• Aim of the exercise:
Extend the text on the Bisaya people of Borneo, picking up right after its last sentence.

• Text passage:
Segment Open
Regions with significant populations
- Brunei: 42,000 (2026) (Belait, Temburong, and Tutong districts) Malaysia Sabah: 81,000 (2026) (Beaufort, Kuala Penyu, and Sipitang districts) Sarawak: 7,000 (1984) (Lawas and Limbang districts) Labuan United States: 15,000 (2026) (around Texas)

Languages
- Sabah Bisaya, Brunei Bisaya, Sabah Malay, Sarawak Malay, Brunei Malay, Standard Malay, English

Religion
- Islam (Sunni) (Brunei, Sabah, and Labuan) Christianity (Roman Catholic and Protestant) and animism (Sarawak)

Related ethnic groups
- Dusunic related peoples; (Kadazan; Dusun; Kwijau; Paitan; Tatana, Lotud; Brunei Dusun; Rungus; Kadazan-Dusun); Dayak • Iban • Melanau • Lun Bawang/Dayeh • Murut • Kedayan • other Austronesian peoples

= Bisaya (Borneo) =

Indigenous ethnic group of Borneo

The Bisaya people, or simply the Bisayas, are an Austronesian ethnic group indigenous to East Malaysia and Brunei. Their populations are concentrated within Sabah's Interior Division, specifically on Klias Peninsula; along the Padas and Klias riverbanks, down to the coastal estuary within the districts of Beaufort, Kuala Penyu, and Sipitang in the southwestern area; the Federal Territory of Labuan; and in the Lawas and Limbang districts of Sarawak. The Bisaya tribe bears many similarities to the Tatana Dusun tribe, especially in terms of language, as there is a high degree of mutual intelligibility between the two groups. In Brunei, they are referred to as both Dusun and Bisaya while being included in the official Malay ethnic designation within the country's official national census, where they are located in the Belait, Temburong, and Tutong districts.

Formerly animist-pagan and influenced by Buddhist-Hindu local governments, with strong spiritualist beliefs, the Bisaya form an important agricultural and fishing community within the northwestern coast of Borneo, with close connections to the Sultanate of Brunei.

The Bisaya people in Brunei, Sarawak, and Sabah share linguistic and cultural roots but differ in their religious practices and specific regional identities. Sabah Bisaya are mostly Muslim, concentrated along the southwestern coasts, including in Labuan; Sarawak Bisaya are mostly Christian, often found along the Limbang River; and Brunei Bisaya, with either Muslim or non-Muslim populations, are frequently classified as Dusun or Jati Dusun.
Segment Closed
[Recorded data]
Segment Open
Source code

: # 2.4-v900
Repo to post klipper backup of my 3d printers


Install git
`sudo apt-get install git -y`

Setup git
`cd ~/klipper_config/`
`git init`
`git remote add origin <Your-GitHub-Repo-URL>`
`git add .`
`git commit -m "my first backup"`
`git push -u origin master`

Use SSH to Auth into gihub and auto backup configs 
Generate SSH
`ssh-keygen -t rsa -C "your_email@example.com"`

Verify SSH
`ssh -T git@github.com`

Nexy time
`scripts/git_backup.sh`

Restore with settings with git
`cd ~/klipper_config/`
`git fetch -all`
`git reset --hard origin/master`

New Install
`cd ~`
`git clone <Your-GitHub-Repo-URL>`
Segment Closed
• Written answer:
==Etymology==

The Sabah Bisaya during a joint celebration of Kaamatan

There are several theories regarding the origin of the name "Bisaya". It refers to an ethnic group who settled in northern Sarawak and Sabah (the former North Borneo) and also to the Ilonggo Bisaya of the Philippines. Based on a Bornean Bisaya legend recorded by the British colonial administrator and resident of North Borneo Derek Headly in 1950, when the sultan of Brunei reached the region of the Bisaya in west northern Borneo, he exclaimed "Bisai-yah!", which is a Brunei Malay word meaning "how beautiful!" Another theory holds that the term comes from the word Ma Bisa, meaning "ability" or "greatness", associated with the medical knowledge and traditional practices of this tribe.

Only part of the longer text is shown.